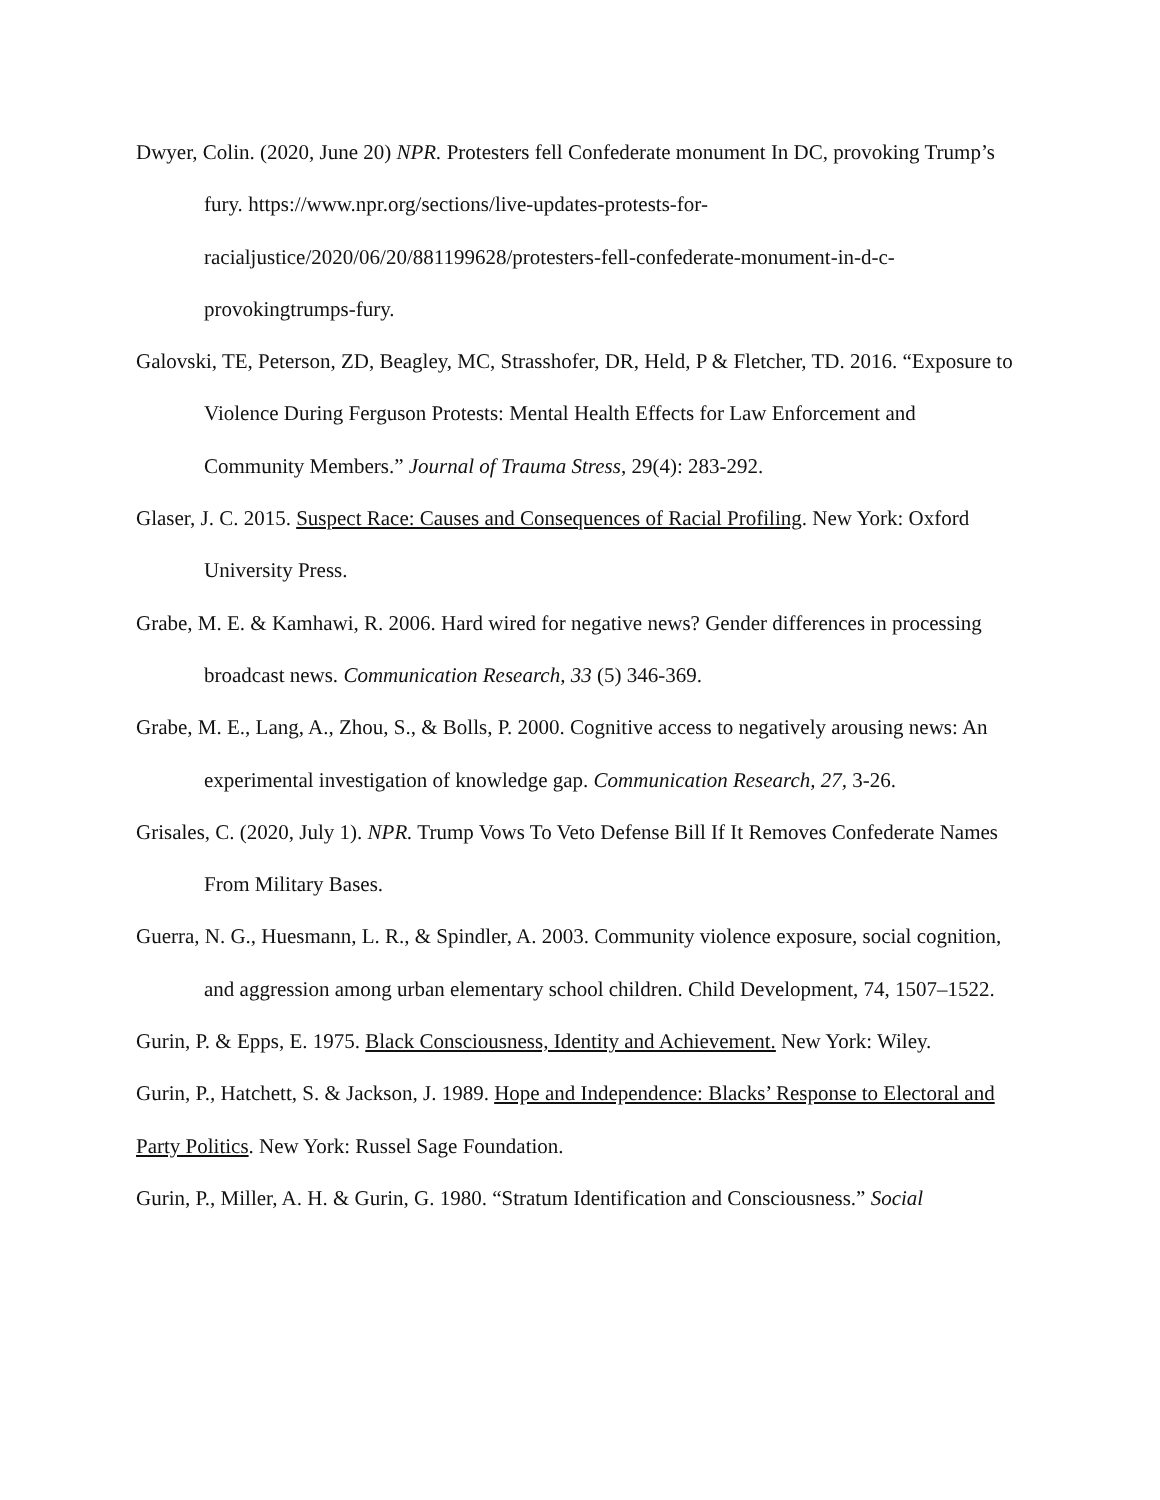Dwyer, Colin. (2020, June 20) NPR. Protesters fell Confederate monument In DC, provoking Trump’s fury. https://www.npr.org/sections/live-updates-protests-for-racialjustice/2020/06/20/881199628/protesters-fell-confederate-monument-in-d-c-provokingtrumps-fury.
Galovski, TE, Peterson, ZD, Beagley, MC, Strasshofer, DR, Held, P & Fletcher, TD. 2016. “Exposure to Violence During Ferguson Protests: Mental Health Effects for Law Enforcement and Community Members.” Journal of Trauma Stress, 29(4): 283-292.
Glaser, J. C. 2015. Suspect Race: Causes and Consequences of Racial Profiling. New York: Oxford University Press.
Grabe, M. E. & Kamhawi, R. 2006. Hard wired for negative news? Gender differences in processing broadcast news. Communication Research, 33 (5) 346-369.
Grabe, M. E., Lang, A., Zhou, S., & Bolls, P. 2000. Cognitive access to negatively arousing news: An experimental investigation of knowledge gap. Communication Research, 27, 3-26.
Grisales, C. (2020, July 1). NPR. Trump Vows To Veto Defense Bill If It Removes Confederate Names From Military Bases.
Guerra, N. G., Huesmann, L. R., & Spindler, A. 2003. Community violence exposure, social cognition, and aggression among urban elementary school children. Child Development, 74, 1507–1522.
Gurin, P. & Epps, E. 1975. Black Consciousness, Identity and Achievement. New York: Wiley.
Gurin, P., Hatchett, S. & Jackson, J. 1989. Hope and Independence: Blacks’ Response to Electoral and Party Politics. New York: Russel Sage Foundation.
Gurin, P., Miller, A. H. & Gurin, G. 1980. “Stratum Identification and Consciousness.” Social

####################

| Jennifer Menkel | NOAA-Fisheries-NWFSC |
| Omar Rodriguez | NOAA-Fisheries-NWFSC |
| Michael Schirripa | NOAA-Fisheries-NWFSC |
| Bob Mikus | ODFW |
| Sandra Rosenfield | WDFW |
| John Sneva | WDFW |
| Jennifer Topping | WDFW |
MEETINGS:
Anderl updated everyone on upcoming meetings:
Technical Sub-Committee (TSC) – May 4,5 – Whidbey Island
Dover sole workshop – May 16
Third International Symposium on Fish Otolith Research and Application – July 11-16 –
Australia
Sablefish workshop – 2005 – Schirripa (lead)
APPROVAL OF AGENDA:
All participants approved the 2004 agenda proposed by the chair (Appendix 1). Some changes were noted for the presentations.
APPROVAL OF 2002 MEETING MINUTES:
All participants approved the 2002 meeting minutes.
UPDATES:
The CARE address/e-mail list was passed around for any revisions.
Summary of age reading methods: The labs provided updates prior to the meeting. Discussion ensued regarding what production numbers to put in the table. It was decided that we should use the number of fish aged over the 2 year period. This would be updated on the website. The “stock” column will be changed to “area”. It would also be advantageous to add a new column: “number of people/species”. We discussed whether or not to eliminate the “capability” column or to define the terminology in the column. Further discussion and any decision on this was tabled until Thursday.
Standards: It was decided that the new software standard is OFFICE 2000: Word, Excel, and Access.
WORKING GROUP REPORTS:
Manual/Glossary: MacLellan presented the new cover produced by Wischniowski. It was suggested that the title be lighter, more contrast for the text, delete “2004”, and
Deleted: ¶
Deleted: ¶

####################

About this exercise: Work out how many lines of the material include the word "Schirripa", then answer with that number alone.

Your response: 2